YOUR TASK: In the records below, find the line that contains "right eye: (401, 375)", then transcribe it and every later line exactly, stopping at the final line.

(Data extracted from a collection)
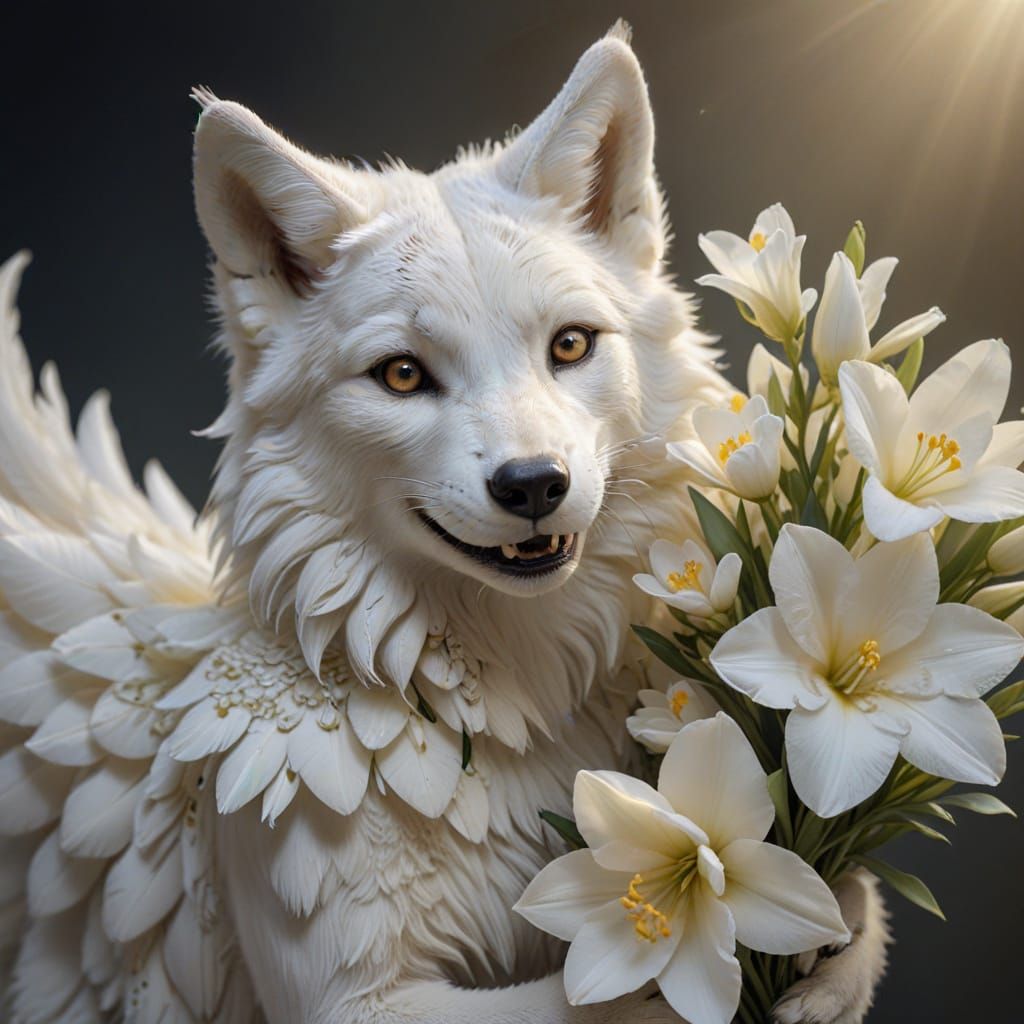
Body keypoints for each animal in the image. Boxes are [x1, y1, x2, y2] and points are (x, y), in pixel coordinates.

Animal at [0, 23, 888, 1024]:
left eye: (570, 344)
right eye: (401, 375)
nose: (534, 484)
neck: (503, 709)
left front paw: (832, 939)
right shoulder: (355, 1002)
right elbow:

ANSWER TO THIS EXERCISE:
right eye: (401, 375)
nose: (534, 484)
neck: (503, 709)
left front paw: (832, 939)
right shoulder: (355, 1002)
right elbow:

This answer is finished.